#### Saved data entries
________________________________________
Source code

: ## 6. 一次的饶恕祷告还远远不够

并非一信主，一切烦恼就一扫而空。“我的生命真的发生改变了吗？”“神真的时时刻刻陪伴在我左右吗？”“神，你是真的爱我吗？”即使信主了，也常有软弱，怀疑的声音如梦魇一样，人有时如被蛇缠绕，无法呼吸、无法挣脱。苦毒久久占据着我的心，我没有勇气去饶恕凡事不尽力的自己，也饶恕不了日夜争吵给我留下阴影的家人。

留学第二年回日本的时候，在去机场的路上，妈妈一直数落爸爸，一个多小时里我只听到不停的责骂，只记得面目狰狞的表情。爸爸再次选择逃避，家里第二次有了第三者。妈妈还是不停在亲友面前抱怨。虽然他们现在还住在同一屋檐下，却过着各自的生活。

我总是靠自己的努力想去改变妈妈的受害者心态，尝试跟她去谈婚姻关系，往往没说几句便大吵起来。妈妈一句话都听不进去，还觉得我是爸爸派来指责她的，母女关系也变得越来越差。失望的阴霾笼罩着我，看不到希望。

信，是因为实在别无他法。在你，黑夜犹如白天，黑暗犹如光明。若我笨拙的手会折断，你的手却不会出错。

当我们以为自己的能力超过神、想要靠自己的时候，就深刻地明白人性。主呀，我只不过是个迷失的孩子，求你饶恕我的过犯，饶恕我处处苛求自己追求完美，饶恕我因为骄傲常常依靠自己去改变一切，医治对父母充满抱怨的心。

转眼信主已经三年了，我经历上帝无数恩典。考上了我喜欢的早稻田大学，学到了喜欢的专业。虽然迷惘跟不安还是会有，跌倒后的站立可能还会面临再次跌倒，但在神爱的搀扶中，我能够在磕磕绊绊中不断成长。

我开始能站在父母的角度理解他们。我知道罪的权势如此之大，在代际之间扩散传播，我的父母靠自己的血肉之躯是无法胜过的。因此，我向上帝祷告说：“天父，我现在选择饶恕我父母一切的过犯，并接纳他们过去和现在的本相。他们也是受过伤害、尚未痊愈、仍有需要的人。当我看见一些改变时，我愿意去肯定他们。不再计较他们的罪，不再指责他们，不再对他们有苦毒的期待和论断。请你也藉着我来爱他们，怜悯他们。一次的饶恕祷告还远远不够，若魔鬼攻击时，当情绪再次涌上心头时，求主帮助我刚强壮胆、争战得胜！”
________________________________________
#### Task requirements
For the data above, state how many lines contain "一次的饶恕祷告还远远不够"; the number is the whole answer.

#### Final answer
2